In seinem neuen Vorwort blickt Lukács auf die Entstehung seiner Theorie des Romans fast ein halbes Jahrhundert zuvor zurück, vorwurfsvoll, entschuldigend, rechtfertigend, was seinen Idealismus betrifft, seine vermeintliche Blindheit gegenüber historischen Umständen. Ausgelöst sei Die Theorie des Romans von der Erschütterung des Ersten Weltkriegs gewesen. Als Marianne Weber, die Frau des Heidelberger Soziologen, einzelne Heldentaten des Kriegs anführte, erwiderte der junge Ungar: »Je besser, desto schlimmer.« In jedem möglichen Sieg sah er die Niederlage. Sein Text entstand in einem Augenblick permanenter Verzweiflung über den Weltzustand. Der denkbare Ausgang des Krieges führte zu der Frage: »Wer rettet uns vor der westlichen Zivilisation?« Und Lukács fügt in Klammern hinzu: »(Die Aussicht auf einen Endsieg des damaligen Deutschland empfand ich als einen Alpdruck.)«

Die Neuausgabe der Theorie des Romans war 1962 für eine westdeutsche Leserschaft bestimmt. In Ungarn oder den anderen sozialistischen Ländern hätte sein Buch gar nicht erscheinen dürfen. Das erklärt den defensiven, fast entschuldigenden Ton, den der Verfasser voranstellt, um seine Schrift aus Zeitumständen und Stimmungen zu erklären, die er vor allem einer jüngeren Leserschaft nahebringen will. Andererseits sperrt er sich nicht gegen die neue Ausgabe nach Jahrzehnten, und man spürt beim Rückblick eine stolze Selbstbehauptung. »Die Theorie des Romans ist nicht bewahrenden, sondern sprengenden Charakters«, schreibt der 77-Jährige und grenzt sich besonders von Thomas Manns Betrachtungen eines Unpolitischen ab, von einer »Kriegsschrift« voll von restaurativer Gesinnung, die 1918 erschienen war. In dieser Schrift rechtfertigt Thomas Mann Deutschlands Rolle im Ersten Weltkrieg, den Krieg überhaupt, die Besetzung Belgiens. Er spielt die westlichen »Zivilisationsliteraten« gegen die ernste deutsche Kunst aus, eine Kriegskunst. Diese Betrachtungen nimmt Lukács als Gegenbuch zu seiner Theorie des Romans wahr.

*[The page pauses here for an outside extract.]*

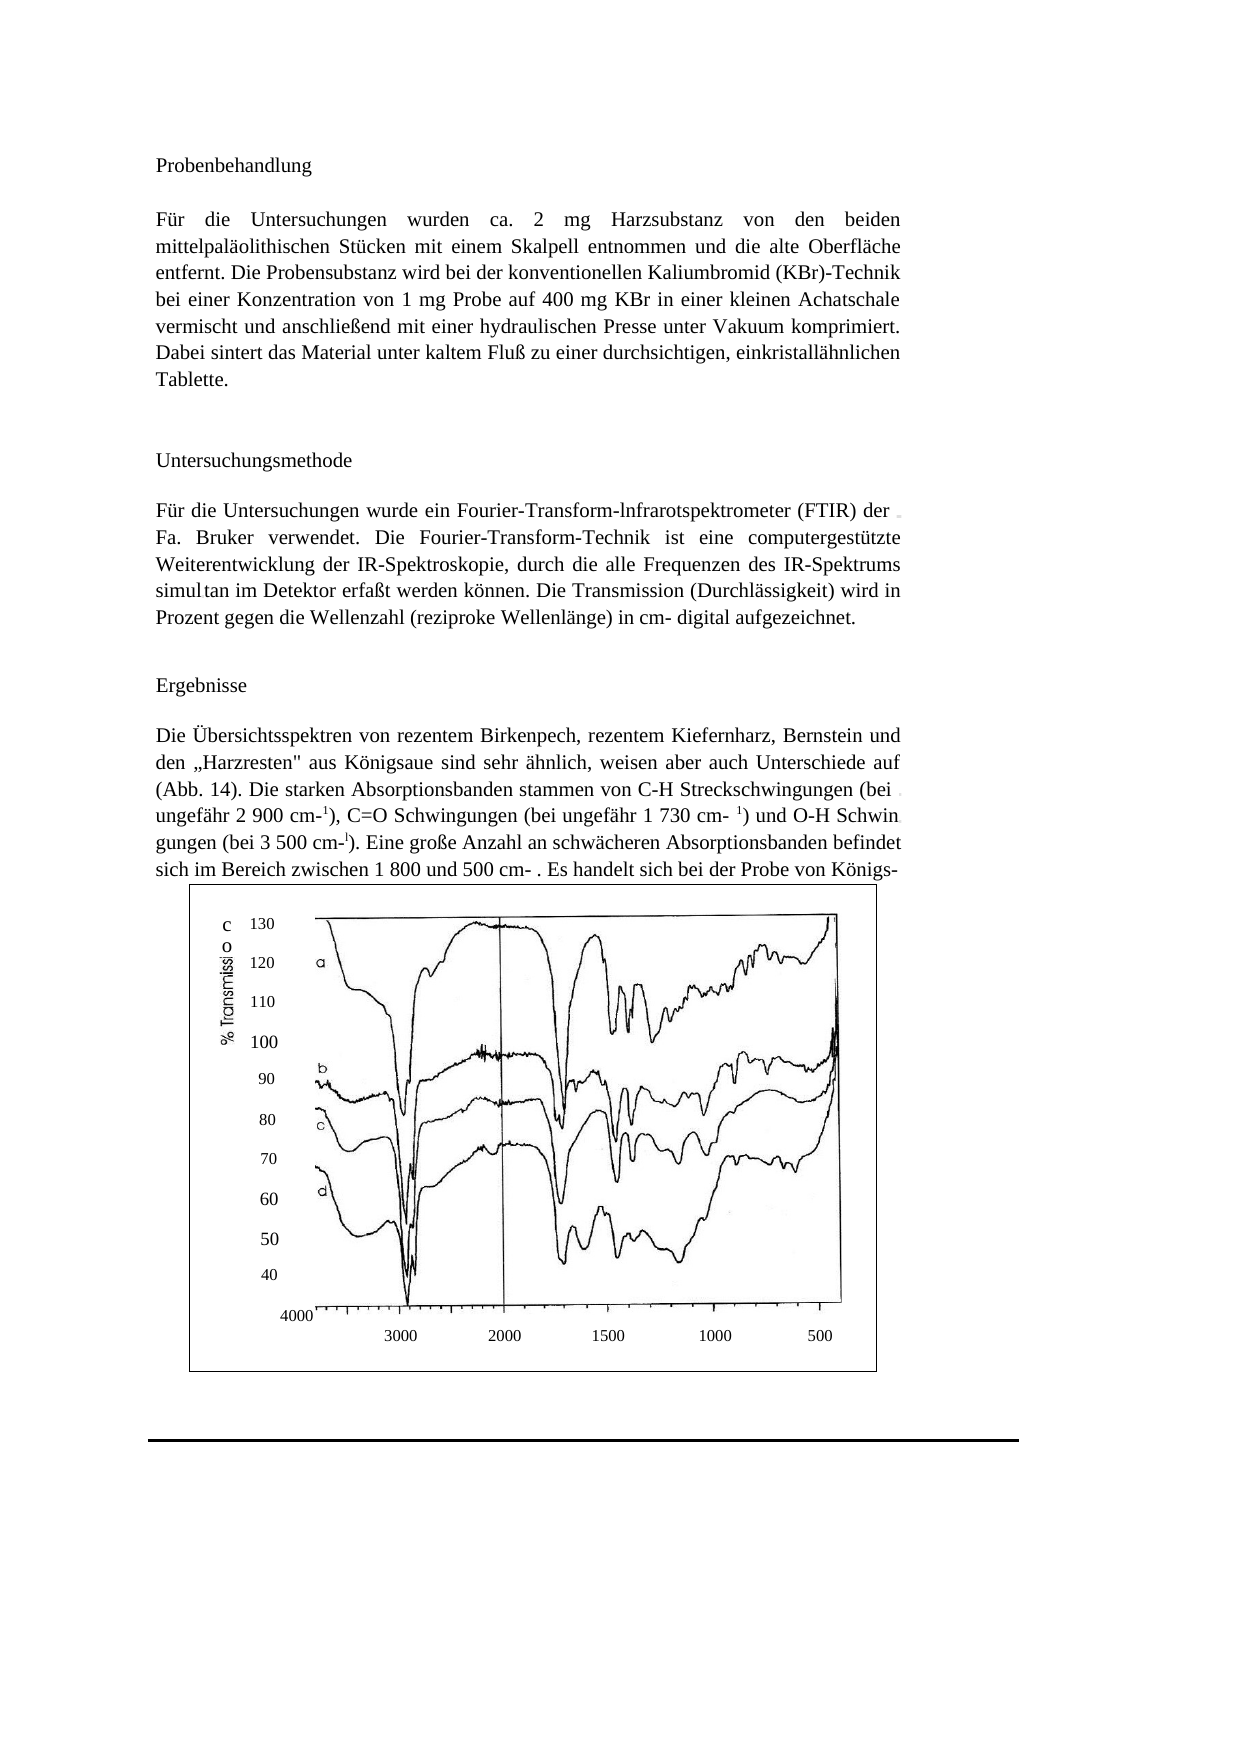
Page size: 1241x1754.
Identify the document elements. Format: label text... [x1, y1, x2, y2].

Er sieht in seinem Buch nicht Ruinen, sondern den Sprengsatz seiner Jugend, in der Nähe zu Ernst Blochs Geist der Utopie, ein epochemachendes Buch, das zur gleichen Zeit entstanden war.

Thomas Mann wiederum wird Georg Lukács ein literarisches Denkmal setzen: Als Leo Naphta kehrt er im Zauberberg wieder, eine eigene faszinierende Verwandlung, nachdem beide Herren einander in den 1920er Jahren begegnet waren und sich noch einmal an einem symbolträchtigen Ort unter historisch ganz anderen Vorzeichen wieder treffen sollten: 1955 in Weimar, wo die DDR an Schillers 150. Todestag erinnerte. Lukács reiste aus Budapest an.

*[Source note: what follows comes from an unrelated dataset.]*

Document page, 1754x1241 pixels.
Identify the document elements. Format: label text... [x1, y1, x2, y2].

Man hat sich über die Jahrzehnte daran gewöhnt, den frühen vom späten Lukács zu unterscheiden, oft auch beide gegeneinander auszuspielen, den Essayisten gegen den Marxisten, den Lebensphilosophen gegen den Systematiker, den freien Autor gegen den Politiker. Das Späte hat man dabei früh datiert, auf sein Buch Geschichte und Klassenbewußtsein, das 1923 erschien. In Wirklichkeit ist der frühe Lukács vom späten nicht zu trennen. Die Impulse des Revolutionären, Sprengenden sind schon in den ersten Aufsätzen und impressionistischen Skizzen angelegt, wie Lukács auch von Beginn an nach dem Sozialen in der Kunst fragt. All das führte zu gravierenden methodischen Veränderungen, zu neuen Erkenntnissen, auch zu einem ganz neuen Stil. Die Emphase, ja das Pathos der frühen Jahre wich einer grauen Sprache der späteren Arbeiten von Lukács. Das Doktrinäre hielt Einzug. Man darf darüber nicht die Bedeutung von Georg Lukács vergessen.